START RECORDS PROVIDED

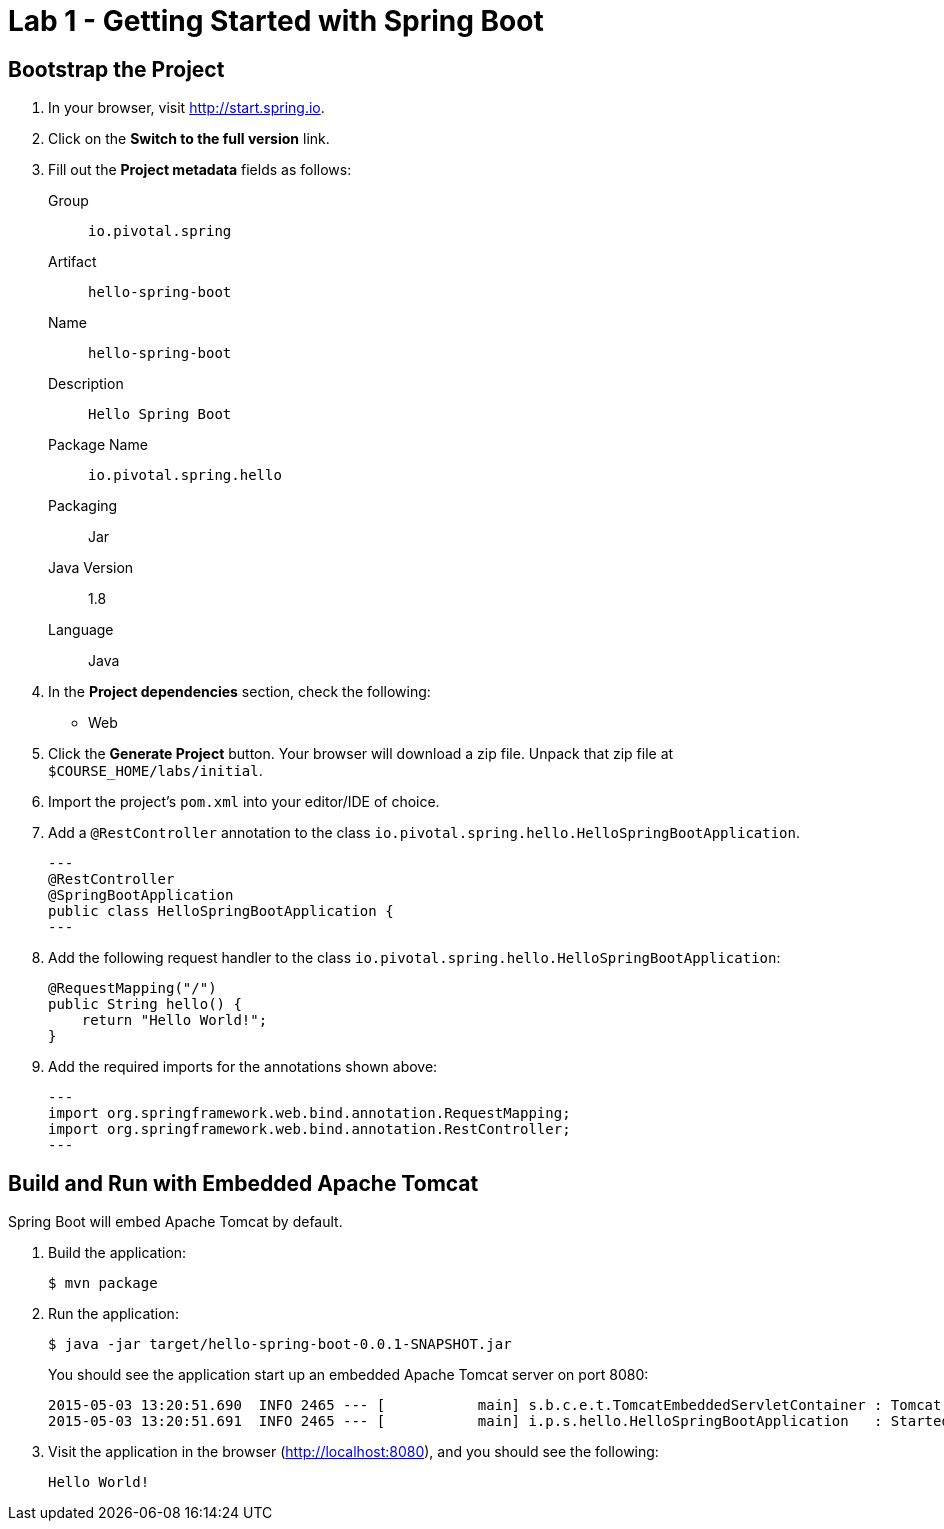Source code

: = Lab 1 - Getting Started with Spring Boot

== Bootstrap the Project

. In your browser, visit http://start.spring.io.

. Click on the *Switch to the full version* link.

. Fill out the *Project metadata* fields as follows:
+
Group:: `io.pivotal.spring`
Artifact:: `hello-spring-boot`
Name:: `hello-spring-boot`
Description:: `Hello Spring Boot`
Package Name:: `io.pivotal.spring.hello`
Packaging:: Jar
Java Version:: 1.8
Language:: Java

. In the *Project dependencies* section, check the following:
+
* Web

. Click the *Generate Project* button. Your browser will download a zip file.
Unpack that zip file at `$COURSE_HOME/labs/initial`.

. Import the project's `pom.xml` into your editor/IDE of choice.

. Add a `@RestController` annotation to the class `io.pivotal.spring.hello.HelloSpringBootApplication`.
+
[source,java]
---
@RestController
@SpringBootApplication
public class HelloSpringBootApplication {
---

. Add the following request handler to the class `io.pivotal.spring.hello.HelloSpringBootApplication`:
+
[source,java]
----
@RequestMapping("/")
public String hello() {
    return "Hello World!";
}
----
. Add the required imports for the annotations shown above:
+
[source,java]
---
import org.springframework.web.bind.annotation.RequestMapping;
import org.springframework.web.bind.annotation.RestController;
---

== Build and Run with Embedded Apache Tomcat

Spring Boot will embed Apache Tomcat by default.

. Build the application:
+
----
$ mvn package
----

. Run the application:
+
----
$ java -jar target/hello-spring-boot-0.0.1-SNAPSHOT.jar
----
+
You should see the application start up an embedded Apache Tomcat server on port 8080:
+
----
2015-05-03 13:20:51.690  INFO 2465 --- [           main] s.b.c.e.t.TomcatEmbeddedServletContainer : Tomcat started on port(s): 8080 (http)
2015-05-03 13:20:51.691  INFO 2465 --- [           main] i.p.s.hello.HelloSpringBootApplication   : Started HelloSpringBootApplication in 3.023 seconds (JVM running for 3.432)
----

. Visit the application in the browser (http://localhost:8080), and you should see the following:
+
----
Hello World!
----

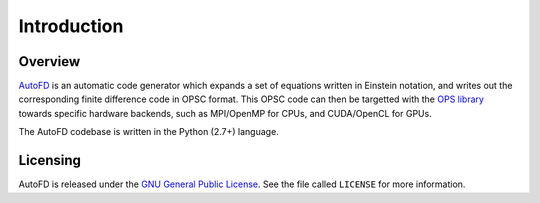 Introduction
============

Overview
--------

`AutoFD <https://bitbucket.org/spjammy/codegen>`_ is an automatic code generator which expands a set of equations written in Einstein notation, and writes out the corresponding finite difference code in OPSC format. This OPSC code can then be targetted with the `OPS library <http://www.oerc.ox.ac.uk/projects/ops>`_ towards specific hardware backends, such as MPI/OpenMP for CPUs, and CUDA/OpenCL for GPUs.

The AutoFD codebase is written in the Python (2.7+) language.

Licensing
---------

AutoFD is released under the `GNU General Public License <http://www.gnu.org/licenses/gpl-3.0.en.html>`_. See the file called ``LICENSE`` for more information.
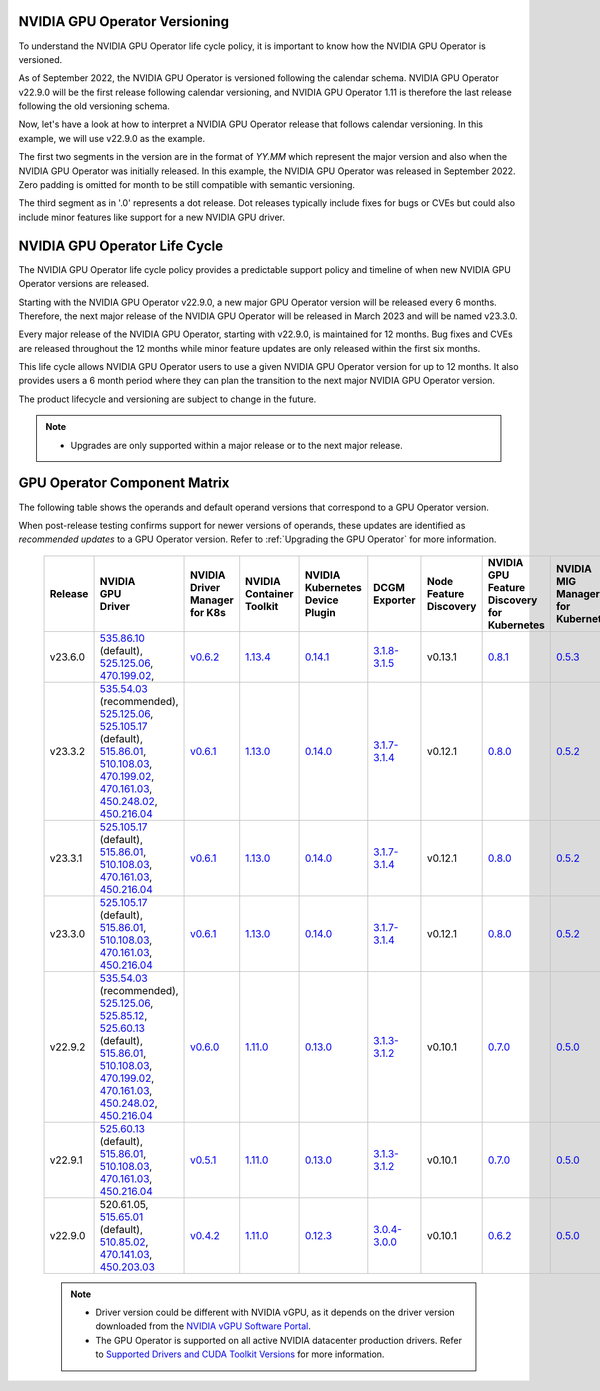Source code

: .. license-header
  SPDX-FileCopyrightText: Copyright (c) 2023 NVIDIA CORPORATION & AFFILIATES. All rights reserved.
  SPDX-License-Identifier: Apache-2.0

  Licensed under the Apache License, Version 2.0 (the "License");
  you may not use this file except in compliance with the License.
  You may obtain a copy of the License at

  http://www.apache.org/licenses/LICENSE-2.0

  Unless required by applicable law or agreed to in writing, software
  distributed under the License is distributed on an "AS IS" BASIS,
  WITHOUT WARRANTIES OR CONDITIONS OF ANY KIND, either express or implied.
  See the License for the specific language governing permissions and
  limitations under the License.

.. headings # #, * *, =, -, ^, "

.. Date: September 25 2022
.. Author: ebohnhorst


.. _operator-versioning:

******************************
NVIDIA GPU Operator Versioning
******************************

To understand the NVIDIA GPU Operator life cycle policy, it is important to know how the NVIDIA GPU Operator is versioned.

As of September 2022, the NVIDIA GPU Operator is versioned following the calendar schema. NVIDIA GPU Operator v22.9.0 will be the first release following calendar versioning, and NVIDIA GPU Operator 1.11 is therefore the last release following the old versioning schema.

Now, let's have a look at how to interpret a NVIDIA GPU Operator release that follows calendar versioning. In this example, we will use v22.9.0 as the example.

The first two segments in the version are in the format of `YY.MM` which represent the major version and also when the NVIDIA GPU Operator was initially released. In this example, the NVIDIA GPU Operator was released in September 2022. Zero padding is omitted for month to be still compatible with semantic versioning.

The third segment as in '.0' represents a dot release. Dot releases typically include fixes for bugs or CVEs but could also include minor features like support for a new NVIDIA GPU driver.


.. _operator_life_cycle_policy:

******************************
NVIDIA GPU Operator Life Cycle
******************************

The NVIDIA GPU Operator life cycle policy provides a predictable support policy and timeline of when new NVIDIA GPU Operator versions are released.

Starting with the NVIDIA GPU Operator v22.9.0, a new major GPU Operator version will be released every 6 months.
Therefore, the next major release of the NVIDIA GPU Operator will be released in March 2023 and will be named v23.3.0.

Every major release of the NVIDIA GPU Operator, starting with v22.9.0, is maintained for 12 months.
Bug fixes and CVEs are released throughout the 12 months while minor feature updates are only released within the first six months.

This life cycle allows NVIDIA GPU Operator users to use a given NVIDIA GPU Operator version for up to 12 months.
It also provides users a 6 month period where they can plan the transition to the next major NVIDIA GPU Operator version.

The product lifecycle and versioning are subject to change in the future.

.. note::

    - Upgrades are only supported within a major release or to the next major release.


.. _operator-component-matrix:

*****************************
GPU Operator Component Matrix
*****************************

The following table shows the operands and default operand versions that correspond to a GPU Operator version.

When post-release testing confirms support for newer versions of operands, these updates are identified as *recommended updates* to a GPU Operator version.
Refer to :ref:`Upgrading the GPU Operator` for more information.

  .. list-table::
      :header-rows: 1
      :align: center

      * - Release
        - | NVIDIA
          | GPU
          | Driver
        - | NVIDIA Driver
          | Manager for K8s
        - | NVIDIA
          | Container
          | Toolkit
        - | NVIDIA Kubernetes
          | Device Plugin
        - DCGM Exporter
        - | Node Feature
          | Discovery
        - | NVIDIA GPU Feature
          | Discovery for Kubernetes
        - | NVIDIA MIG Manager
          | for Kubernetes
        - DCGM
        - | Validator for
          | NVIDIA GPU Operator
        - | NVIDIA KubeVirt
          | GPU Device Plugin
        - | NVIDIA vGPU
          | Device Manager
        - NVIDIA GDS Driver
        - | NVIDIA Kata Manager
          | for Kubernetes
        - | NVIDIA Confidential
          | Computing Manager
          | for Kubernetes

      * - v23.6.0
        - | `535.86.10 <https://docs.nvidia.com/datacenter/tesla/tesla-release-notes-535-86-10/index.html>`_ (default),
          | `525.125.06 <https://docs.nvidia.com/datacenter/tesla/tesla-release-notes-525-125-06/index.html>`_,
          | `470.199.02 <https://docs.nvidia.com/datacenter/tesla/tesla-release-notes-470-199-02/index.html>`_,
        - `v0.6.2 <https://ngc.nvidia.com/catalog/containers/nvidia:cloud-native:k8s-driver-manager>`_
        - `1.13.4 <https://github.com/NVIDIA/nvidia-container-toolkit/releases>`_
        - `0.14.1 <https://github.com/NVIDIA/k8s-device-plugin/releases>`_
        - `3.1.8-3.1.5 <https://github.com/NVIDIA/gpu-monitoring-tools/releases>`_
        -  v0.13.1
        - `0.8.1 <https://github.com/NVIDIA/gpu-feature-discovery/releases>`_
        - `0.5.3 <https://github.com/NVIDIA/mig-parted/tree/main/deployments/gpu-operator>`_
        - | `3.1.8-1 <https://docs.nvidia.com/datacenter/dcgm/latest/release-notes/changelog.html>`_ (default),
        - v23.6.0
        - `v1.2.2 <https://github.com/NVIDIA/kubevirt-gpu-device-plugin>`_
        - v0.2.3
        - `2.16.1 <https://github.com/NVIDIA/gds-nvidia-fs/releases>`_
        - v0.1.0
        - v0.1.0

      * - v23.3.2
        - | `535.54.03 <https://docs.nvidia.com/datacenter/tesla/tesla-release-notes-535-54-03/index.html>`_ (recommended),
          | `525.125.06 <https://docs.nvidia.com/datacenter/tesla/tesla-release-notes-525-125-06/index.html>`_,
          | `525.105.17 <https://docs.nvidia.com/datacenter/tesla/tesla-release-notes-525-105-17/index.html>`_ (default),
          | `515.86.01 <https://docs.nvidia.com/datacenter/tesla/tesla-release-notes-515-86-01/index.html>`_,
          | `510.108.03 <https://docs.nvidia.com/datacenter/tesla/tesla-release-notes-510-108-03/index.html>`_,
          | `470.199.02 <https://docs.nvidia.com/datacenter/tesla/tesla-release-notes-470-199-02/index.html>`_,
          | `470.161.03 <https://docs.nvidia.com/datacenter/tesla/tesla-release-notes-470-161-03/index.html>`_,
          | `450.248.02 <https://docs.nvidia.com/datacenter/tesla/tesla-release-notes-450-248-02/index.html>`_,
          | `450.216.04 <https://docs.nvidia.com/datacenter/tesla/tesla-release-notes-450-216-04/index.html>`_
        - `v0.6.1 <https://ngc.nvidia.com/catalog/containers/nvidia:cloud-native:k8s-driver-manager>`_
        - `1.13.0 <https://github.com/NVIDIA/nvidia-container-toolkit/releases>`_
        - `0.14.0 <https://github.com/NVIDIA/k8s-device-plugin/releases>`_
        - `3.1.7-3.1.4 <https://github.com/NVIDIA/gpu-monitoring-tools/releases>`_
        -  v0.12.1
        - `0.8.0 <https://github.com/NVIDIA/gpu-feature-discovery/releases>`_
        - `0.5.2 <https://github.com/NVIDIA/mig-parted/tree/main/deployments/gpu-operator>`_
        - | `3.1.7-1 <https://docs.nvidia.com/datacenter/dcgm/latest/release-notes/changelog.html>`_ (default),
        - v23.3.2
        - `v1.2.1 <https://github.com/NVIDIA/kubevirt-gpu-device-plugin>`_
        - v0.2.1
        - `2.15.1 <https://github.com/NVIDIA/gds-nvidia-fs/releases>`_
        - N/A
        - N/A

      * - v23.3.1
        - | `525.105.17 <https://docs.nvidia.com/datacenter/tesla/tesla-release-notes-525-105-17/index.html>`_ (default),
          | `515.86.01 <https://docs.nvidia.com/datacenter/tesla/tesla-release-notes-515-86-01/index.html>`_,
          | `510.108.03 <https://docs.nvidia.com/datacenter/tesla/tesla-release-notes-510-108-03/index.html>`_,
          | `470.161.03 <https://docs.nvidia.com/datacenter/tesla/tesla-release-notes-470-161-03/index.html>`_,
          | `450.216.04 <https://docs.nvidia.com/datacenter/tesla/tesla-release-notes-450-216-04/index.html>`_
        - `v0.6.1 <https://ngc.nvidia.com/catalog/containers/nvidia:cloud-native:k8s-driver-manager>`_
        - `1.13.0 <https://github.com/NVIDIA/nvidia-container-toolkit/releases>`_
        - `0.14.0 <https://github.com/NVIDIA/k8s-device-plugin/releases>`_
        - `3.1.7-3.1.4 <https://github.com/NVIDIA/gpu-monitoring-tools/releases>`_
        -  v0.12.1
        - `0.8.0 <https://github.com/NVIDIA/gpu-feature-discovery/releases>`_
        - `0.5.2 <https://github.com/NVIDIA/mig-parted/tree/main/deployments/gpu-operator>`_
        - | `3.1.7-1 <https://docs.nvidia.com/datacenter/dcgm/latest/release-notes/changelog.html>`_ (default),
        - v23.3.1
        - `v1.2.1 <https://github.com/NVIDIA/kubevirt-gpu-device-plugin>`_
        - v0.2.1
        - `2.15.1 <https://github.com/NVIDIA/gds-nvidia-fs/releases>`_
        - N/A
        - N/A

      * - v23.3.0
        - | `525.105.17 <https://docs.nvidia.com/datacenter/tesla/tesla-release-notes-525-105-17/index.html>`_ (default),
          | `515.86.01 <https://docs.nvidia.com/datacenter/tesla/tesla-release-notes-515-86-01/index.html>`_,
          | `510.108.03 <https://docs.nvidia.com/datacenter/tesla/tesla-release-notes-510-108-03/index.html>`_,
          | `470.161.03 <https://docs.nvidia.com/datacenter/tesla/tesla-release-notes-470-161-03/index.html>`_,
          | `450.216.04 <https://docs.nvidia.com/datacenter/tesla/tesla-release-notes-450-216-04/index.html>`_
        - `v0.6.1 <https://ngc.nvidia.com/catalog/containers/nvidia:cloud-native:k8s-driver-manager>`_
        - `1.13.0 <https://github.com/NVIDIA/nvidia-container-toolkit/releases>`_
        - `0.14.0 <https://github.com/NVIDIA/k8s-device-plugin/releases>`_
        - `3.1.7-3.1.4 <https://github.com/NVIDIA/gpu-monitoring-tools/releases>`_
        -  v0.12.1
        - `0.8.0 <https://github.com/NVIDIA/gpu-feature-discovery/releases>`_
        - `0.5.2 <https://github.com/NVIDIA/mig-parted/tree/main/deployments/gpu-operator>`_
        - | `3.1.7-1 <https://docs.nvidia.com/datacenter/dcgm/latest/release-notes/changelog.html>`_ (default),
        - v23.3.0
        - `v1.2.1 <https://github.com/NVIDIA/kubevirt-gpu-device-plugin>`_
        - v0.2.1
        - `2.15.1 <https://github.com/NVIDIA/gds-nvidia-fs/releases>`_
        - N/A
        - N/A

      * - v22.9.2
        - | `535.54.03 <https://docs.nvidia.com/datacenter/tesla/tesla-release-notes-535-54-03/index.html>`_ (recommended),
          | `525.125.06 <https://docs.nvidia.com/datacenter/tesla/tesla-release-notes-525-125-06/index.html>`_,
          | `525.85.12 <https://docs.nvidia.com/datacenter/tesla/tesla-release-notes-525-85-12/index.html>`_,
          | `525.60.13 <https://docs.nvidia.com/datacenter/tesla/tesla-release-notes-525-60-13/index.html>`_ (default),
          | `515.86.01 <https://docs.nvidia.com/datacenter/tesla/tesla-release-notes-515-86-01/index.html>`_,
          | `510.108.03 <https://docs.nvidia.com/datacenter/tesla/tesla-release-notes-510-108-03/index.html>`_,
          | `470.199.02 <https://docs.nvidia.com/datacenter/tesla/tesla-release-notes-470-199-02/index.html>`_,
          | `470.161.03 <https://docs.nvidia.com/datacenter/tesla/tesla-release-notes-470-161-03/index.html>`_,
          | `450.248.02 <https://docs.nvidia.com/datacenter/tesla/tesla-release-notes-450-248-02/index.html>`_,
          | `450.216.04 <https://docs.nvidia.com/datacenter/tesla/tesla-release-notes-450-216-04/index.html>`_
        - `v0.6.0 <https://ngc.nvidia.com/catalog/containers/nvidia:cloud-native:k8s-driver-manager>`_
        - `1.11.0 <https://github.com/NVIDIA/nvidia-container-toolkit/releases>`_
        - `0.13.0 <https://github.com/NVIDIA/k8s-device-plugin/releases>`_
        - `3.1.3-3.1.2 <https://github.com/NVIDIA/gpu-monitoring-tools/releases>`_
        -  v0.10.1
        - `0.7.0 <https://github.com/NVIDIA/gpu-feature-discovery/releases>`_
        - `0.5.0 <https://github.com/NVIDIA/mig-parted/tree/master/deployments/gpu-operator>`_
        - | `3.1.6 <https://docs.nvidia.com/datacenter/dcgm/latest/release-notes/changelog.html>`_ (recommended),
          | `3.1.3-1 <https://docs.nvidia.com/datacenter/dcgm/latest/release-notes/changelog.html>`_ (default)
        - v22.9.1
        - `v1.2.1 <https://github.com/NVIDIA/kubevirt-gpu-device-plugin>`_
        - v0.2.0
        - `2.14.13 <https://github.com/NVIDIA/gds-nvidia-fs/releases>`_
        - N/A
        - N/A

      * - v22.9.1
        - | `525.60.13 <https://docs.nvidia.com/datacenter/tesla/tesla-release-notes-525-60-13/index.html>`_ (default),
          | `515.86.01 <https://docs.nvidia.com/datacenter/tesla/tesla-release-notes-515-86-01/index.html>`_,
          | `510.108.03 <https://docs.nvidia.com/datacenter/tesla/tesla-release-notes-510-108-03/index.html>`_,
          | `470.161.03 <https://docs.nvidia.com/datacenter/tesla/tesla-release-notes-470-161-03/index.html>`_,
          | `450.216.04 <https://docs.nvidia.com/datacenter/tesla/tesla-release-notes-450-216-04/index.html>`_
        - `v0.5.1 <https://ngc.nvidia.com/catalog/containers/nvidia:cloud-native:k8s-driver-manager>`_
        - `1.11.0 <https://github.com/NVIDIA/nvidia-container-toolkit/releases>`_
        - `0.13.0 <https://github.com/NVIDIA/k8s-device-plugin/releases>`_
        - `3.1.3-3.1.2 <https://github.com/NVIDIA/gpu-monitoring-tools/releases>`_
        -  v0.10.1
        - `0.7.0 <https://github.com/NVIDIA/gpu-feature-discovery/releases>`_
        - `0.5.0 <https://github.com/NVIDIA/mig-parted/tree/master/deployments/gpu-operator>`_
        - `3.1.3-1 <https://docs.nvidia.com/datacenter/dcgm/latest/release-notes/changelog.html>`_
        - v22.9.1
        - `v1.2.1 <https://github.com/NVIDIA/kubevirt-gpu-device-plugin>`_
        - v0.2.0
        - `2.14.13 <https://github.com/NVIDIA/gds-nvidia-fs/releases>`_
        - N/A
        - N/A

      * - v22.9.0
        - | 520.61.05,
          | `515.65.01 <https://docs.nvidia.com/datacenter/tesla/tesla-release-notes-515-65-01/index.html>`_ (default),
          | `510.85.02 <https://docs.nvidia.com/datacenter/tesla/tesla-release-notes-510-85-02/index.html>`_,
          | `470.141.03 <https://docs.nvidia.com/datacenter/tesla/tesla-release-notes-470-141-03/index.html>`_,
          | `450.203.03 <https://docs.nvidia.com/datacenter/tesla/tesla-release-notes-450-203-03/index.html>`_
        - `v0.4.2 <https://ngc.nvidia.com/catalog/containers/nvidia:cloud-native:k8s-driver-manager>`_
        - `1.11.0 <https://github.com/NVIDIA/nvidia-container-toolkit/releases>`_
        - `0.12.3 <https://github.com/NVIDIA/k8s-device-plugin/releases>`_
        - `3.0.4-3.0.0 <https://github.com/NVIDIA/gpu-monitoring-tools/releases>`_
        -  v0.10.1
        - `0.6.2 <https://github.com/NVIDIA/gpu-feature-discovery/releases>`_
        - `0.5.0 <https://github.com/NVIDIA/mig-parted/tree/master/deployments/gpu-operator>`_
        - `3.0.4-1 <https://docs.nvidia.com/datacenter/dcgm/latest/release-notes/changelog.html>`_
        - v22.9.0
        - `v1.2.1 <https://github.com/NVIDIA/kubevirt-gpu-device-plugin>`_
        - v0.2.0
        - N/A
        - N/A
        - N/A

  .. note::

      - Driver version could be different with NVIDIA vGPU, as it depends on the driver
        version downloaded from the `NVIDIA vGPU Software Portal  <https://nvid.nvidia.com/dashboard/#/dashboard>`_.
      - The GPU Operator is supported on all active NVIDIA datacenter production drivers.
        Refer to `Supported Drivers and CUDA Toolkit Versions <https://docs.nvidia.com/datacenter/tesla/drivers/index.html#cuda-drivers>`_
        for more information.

END RECORDS PROVIDED

__WHAT NEEDS TO BE DONE__. Among the entries, how many lines hold the string "months"? Answer with a bare number.

__ANSWER FOR THE TASK__. 4